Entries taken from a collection
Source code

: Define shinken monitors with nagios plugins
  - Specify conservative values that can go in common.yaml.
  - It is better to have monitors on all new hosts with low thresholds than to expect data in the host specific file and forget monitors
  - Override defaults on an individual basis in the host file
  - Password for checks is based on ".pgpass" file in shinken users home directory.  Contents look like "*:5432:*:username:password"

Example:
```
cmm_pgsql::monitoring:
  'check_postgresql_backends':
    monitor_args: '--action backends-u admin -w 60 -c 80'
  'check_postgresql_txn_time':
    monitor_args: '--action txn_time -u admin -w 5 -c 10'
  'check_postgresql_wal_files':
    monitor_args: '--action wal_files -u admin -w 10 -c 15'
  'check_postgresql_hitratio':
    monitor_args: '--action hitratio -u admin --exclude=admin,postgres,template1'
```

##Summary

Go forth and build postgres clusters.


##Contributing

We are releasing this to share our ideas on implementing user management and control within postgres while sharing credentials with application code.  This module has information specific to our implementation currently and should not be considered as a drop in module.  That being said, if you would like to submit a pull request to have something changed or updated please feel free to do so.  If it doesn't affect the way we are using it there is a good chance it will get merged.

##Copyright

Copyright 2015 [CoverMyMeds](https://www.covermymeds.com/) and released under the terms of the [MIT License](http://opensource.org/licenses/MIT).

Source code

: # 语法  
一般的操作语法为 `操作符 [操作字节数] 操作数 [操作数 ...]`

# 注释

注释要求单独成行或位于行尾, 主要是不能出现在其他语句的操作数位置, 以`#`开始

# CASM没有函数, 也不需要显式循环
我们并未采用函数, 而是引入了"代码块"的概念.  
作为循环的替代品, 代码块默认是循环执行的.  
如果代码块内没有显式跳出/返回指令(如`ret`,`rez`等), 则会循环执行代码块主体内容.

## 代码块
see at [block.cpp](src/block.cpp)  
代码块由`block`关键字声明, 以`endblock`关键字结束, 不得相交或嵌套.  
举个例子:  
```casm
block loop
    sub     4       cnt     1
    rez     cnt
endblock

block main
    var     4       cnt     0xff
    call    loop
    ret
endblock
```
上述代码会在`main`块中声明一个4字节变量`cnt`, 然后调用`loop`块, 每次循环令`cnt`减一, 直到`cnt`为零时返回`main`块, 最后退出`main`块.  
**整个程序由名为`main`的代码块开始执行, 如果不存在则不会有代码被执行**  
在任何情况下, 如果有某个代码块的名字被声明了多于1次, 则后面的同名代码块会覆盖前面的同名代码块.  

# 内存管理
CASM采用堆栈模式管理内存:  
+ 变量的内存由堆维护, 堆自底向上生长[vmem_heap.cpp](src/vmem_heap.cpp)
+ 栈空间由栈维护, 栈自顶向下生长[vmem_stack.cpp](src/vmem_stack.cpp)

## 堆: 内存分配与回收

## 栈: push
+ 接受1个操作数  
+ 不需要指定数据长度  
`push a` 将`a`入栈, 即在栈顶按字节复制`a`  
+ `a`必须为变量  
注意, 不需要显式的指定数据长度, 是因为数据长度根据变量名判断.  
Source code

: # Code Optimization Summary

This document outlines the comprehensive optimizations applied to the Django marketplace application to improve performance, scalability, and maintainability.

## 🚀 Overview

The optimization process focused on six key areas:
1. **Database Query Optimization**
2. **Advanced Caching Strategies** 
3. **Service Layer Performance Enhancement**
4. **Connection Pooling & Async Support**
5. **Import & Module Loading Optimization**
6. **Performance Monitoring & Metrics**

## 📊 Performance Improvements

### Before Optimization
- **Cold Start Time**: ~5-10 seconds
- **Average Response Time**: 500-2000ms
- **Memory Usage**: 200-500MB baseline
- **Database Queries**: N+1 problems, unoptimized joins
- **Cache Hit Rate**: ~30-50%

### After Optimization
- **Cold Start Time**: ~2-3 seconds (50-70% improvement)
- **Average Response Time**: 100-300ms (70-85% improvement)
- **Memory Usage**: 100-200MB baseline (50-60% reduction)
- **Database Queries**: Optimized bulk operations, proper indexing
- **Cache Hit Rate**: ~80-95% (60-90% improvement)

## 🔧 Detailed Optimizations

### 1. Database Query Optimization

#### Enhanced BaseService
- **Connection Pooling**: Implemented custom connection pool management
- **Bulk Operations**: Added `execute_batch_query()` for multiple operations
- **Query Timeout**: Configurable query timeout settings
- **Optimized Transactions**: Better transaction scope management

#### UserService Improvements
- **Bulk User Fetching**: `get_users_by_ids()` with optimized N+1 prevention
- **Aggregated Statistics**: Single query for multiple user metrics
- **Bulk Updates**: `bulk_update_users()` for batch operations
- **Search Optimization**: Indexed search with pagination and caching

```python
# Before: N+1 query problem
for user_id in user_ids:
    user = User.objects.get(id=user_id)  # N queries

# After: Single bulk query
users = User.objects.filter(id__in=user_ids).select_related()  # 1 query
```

__WHAT IS REQUIRED__
Beginning with the very first line of the records above, please retype each line through the one that has "##Contributing", and add nothing.

__COMPLETED EXERCISE__
Source code

: Define shinken monitors with nagios plugins
  - Specify conservative values that can go in common.yaml.
  - It is better to have monitors on all new hosts with low thresholds than to expect data in the host specific file and forget monitors
  - Override defaults on an individual basis in the host file
  - Password for checks is based on ".pgpass" file in shinken users home directory.  Contents look like "*:5432:*:username:password"

Example:
```
cmm_pgsql::monitoring:
  'check_postgresql_backends':
    monitor_args: '--action backends-u admin -w 60 -c 80'
  'check_postgresql_txn_time':
    monitor_args: '--action txn_time -u admin -w 5 -c 10'
  'check_postgresql_wal_files':
    monitor_args: '--action wal_files -u admin -w 10 -c 15'
  'check_postgresql_hitratio':
    monitor_args: '--action hitratio -u admin --exclude=admin,postgres,template1'
```

##Summary

Go forth and build postgres clusters.


##Contributing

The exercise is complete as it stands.